3Based on survey conducted by Reach3 Insights in November 2025 with 51n multi-modal, omnichannel shippers; 36n Mid-Market and 15n ENT
The services:
-
Ground freight
Full truckload, less-than-truckload, and intermodal transport -
Cross-border logistics
Inbound shipping—including customs clearance—from China to the US -
Multichannel fulfillment
Pick, pack, and ship support for orders placed across non-Amazon sales channels -
Air freight
Trusted transport for time-sensitive shipments -
Amazon store fulfillment
Order fulfillment for your Amazon business -
Parcel shipping
Local, regional, and national delivery in 2-5 days -
Partner carrier network
50+ partner carriers for seamless ground transport into Amazon’s US network -
Warehousing
Bulk storage and distribution into the Amazon network and third-party destinations
Amazon invests, you benefit
Amazon Supply Chain Services brings together transportation, warehousing, fulfillment, and parcel shipping under one connected network—powered by predictive tools and real-time visibility that reduce disruptions and improve reliability. Whether a business leverages the support of one or all those services, the benefits remain:
- Simplified management: fewer handoffs and lower total cost of ownership
- Coordinated optimization: for cost, speed, reliability, and more at every turn
- End-to-end visibility: from inbound shipments to customer doorsteps
- Consolidated inventory: one pool serving multiple channels with greater efficiency
- No added investment: tap into an established—and trusted—network
The supply chain that moves you forward
Supply chain doesn’t need to be another cost center. It can be something that propels your business forward, leading to operational efficiency, resilience, and best of all, growth.

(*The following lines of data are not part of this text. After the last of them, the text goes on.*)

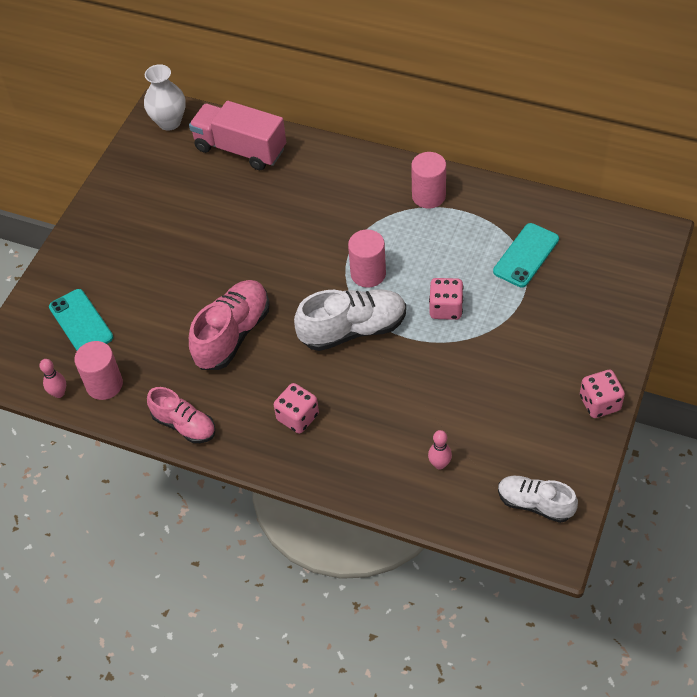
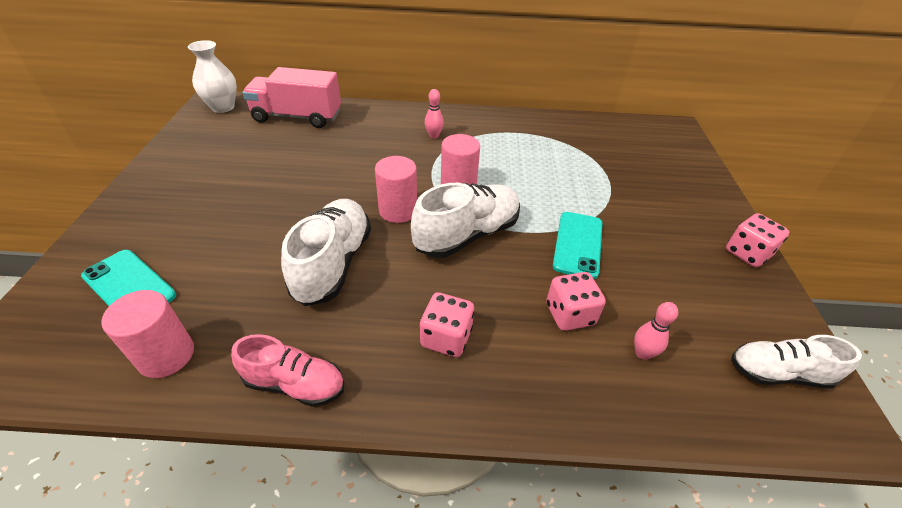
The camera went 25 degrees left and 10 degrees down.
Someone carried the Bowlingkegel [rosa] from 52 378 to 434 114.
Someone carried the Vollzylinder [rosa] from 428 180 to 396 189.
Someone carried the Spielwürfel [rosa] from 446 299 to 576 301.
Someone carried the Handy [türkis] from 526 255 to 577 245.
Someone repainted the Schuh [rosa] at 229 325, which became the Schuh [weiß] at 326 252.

Before bringing its supply chain in house, Amazon’s own disruption obstacles revealed several hard truths about traditional third-party logistics (3PL) providers:
- They can’t operate through the lens of a retailer
- They don’t work backwards from the customer
- They lack the flexibility needed to navigate disruptions
- They’re missing the technology and incentive to stay ahead of change
Amazon’s background as a retailer and technology company gave it a unique ability to invest in the right places and build something different. Now that same network is available to businesses everywhere to do the same. While volatility and pressure to deliver against continuously rising standards remain, Amazon Supply Chain Services offers a proven, scalable path forward—backed by the data, infrastructure, and reliability that have defined Amazon for years.